» Information:

────────────────

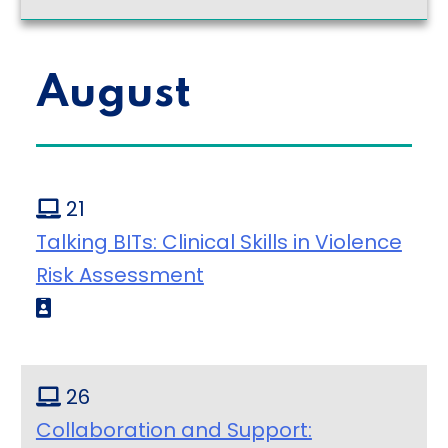
August
21
Talking BITs: Clinical Skills in Violence
Risk Assessment
26
Collaboration and Support:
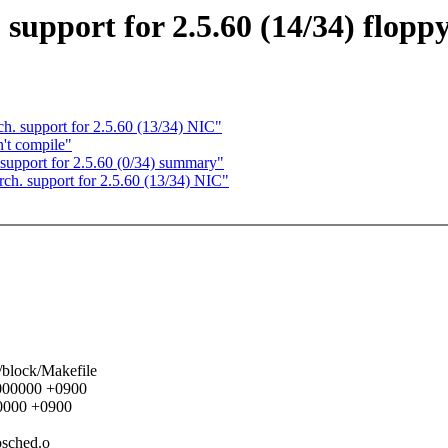
upport for 2.5.60 (14/34) flopp
 support for 2.5.60 (13/34) NIC"
n't compile"
pport for 2.5.60 (0/34) summary"
. support for 2.5.60 (13/34) NIC"
s/block/Makefile
00000000 +0900
00000 +0900
iosched.o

────────────────

» Exercise objective:
Take the listing above and print it exactly, apart from the pictures.

» Response:
August
21
Talking BITs: Clinical Skills in Violence
Risk Assessment
26
Collaboration and Support:
upport for 2.5.60 (14/34) flopp
 support for 2.5.60 (13/34) NIC"
n't compile"
pport for 2.5.60 (0/34) summary"
. support for 2.5.60 (13/34) NIC"
s/block/Makefile
00000000 +0900
00000 +0900
iosched.o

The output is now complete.